A colossus of popular music, he may be far away from his most famous stomping ground, Harlem's Apollo theatre, but Brown simply seems at home on any stage, even on a seriously sticky Black Country evening.
Brown's band play for ten minutes before the man himself appears, launching into an exhilarating performance, albeit one that's oddly frustrating.
Reductive to the point of audacity, Star Time 2005 seems to boil down all the essential Brown ingredients into one slick soul revue; that they pull it off is surprising.
The latest line-up is solid and reliable; greater than the sum of its parts, the live show is more about the whole package than individuals, and is choreographed with military precision.
Each band-member gets a chance to shine, though not as brightly as Brown's pearly grin, which can be seen gleaming like a beacon from the back of the Civic Hall.

Given records:
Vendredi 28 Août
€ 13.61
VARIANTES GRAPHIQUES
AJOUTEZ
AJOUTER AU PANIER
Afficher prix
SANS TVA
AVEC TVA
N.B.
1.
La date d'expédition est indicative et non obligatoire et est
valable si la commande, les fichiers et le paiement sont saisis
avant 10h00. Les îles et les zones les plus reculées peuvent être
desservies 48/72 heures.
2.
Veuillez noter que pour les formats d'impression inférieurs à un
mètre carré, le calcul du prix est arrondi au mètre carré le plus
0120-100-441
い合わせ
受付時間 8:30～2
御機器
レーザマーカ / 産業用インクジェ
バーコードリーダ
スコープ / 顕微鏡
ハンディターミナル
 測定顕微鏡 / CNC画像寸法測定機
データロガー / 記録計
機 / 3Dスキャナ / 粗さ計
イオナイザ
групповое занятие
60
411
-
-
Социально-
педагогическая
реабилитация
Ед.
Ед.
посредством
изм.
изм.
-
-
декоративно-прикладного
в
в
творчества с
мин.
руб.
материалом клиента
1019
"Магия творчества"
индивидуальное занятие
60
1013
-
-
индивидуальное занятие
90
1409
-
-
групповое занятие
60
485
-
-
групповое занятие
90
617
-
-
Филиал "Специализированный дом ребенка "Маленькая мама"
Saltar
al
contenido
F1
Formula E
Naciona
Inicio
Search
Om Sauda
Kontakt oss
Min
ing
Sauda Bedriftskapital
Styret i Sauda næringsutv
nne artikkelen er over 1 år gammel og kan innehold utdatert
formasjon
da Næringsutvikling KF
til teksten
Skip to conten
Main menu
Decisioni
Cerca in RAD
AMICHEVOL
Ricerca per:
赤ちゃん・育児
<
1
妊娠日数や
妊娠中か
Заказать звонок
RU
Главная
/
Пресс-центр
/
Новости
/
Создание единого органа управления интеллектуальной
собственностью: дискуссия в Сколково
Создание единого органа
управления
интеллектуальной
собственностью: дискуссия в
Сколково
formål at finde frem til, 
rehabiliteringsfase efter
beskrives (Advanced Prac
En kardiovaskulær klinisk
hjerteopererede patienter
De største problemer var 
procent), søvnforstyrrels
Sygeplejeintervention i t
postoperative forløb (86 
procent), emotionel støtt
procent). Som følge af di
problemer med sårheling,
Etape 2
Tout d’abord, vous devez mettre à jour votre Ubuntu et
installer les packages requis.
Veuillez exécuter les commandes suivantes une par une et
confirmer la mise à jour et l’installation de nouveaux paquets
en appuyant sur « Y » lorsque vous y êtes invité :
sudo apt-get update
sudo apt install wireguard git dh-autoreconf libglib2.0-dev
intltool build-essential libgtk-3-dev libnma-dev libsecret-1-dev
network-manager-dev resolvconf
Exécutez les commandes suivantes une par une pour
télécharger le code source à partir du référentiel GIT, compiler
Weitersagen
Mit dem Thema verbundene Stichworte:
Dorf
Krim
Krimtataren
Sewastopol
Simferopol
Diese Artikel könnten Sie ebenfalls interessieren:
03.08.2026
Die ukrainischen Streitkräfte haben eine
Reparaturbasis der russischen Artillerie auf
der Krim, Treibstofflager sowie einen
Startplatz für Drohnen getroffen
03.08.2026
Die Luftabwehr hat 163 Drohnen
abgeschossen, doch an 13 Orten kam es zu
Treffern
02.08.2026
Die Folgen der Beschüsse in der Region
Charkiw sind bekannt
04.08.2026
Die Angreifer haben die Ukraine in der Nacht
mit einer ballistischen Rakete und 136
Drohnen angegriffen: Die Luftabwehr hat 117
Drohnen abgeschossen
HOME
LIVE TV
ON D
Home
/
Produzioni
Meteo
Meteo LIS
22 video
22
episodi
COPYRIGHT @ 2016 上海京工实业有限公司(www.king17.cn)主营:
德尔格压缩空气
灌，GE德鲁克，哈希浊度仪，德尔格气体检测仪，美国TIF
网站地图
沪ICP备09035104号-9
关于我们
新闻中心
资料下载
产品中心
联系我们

Problem A: Copy everything in the concert review from "A colossus of" down to "that's oddly frustrating.".
Problem B: According to the concert review, how long does Brown's band play before he appears?
Problem C: Carry the Brown concert review forward from its final sentence.

Exercise output A:
A colossus of popular music, he may be far away from his most famous stomping ground, Harlem's Apollo theatre, but Brown simply seems at home on any stage, even on a seriously sticky Black Country evening.
Brown's band play for ten minutes before the man himself appears, launching into an exhilarating performance, albeit one that's oddly frustrating.

Exercise output B: Ten minutes.

Exercise output C:
With a dapper Brown at the reins, he's able to pull back when the show threatens to become ersatz theatre, as on a strangely subdued Try Me. If at times he sounds hushed, Brown soon reaches for his trademark onomatopoeic delivery - there are more grunts and squeals than in a ladies doubles match at Wimbledon.
He even manages a cavalcade of neat dance moves, falling to his knees for a triumphant It's A Man's Man's Man's World; no mean feat for someone treated for prostate cancer barely six months ago.
It's the kinetic funk hits that work best. A powered-up I Feel Good and a final Sex Machine, complete with added dancers, indicate he is still the hardest working man in show business. At the ripe age of 72, after five decades in the biz, he can still turn on the soul power at the drop of a cape. Ain't it funky?